┌─ Records
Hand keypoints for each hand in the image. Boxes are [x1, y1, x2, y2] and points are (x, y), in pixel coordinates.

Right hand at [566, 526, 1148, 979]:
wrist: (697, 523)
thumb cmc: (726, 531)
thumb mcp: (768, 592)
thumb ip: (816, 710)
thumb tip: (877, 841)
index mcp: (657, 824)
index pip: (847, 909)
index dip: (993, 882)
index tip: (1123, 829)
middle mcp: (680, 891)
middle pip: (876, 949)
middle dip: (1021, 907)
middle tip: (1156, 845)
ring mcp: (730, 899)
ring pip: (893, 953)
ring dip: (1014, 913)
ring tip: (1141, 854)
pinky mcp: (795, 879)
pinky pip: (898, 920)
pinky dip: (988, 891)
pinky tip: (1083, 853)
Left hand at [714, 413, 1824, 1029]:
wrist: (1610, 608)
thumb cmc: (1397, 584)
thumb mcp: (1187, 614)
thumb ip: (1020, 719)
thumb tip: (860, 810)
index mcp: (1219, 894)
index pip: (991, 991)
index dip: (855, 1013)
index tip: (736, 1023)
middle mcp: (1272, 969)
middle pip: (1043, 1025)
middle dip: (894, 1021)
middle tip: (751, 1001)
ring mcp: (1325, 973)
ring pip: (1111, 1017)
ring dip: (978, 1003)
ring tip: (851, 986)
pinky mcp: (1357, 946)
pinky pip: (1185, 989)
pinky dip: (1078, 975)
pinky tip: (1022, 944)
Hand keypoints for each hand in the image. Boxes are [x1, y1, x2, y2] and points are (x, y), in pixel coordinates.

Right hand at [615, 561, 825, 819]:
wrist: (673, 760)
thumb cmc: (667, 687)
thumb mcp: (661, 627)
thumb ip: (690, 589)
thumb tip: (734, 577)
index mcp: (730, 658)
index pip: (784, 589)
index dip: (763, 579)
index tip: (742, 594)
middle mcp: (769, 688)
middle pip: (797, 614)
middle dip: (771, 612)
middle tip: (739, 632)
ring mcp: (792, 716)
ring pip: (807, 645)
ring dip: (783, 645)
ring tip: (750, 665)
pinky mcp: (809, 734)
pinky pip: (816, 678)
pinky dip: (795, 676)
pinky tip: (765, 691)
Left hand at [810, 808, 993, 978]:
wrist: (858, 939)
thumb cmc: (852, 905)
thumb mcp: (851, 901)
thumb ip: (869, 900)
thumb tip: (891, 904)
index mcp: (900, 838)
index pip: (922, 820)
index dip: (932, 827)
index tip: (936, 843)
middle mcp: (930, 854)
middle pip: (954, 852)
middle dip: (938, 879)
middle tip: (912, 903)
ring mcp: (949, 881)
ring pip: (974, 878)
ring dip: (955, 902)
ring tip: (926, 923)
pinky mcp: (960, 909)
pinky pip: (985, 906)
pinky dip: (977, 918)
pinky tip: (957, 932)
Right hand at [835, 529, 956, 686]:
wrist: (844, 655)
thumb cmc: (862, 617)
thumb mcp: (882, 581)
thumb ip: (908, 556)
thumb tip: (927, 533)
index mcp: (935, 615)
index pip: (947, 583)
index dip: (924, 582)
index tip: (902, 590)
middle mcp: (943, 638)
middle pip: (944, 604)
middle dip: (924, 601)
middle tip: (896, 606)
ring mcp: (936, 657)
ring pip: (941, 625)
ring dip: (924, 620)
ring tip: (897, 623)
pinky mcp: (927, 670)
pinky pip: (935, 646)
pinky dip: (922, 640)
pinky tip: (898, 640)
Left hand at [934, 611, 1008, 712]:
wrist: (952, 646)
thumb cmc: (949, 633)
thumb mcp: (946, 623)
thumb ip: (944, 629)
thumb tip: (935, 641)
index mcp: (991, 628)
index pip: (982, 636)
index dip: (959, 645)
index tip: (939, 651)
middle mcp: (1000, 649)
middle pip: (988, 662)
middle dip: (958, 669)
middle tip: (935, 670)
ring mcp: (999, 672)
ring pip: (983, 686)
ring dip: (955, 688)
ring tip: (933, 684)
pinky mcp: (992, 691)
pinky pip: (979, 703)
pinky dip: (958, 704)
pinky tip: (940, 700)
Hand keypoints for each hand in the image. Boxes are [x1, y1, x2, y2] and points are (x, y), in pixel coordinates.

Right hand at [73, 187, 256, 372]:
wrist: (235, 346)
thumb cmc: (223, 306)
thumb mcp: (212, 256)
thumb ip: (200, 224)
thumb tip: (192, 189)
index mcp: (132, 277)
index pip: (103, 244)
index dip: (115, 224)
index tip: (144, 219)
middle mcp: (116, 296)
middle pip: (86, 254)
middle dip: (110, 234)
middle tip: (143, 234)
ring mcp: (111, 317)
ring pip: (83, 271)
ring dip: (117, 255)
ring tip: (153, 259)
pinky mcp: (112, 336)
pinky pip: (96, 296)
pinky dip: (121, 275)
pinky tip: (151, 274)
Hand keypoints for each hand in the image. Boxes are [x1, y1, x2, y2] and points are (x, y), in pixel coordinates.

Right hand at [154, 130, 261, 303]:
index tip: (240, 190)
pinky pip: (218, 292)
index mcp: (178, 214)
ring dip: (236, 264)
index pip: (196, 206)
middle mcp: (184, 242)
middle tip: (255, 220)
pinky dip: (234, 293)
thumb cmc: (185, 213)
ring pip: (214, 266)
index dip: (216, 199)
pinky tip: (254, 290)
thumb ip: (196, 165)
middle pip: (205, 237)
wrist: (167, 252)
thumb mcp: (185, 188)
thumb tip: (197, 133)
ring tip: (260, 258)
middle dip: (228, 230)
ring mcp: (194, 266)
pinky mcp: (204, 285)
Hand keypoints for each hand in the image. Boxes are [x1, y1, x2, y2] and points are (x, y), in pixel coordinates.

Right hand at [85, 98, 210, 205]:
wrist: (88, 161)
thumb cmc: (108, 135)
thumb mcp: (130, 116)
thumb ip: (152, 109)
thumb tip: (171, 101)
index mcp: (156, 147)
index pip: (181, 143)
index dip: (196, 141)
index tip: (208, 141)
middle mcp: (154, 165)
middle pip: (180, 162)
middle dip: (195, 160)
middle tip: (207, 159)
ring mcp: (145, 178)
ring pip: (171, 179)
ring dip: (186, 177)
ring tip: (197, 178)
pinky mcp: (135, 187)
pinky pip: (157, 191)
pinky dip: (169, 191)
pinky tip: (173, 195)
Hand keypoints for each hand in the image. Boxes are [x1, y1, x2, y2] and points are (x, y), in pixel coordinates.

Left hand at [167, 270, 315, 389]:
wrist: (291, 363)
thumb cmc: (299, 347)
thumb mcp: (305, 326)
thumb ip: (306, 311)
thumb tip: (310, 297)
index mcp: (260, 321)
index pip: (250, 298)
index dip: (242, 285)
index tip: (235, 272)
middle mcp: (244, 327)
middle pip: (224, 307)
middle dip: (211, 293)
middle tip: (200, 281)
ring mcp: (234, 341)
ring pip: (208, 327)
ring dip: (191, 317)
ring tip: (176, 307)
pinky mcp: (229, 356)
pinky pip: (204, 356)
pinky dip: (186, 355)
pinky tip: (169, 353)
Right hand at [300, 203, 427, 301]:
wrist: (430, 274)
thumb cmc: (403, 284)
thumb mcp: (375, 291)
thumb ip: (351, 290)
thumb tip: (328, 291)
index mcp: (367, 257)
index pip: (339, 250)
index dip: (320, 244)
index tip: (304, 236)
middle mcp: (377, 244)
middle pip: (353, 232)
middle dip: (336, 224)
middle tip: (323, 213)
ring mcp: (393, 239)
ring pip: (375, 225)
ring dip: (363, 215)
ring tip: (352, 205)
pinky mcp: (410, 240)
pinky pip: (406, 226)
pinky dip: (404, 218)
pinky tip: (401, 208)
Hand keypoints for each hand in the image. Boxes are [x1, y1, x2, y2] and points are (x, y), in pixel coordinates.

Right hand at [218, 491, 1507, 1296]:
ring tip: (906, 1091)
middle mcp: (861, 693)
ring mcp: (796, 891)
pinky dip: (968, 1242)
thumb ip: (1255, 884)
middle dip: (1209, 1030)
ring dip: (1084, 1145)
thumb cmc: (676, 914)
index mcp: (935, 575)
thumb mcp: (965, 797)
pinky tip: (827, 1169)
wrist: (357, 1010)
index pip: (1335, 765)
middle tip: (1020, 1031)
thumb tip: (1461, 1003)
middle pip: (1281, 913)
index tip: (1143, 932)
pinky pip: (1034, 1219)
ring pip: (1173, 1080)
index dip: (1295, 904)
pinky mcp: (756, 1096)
└─
* What the exercise asks *
Please return all lines from the records that hold the word "Right".

* Response below *
Right hand at [566, 526, 1148, 979]:
Right hand at [615, 561, 825, 819]:
Right hand at [835, 529, 956, 686]:
Right hand at [73, 187, 256, 372]:
Right hand at [154, 130, 261, 303]:
Right hand at [85, 98, 210, 205]:
Right hand at [300, 203, 427, 301]:
Right hand at [218, 491, 1507, 1296]:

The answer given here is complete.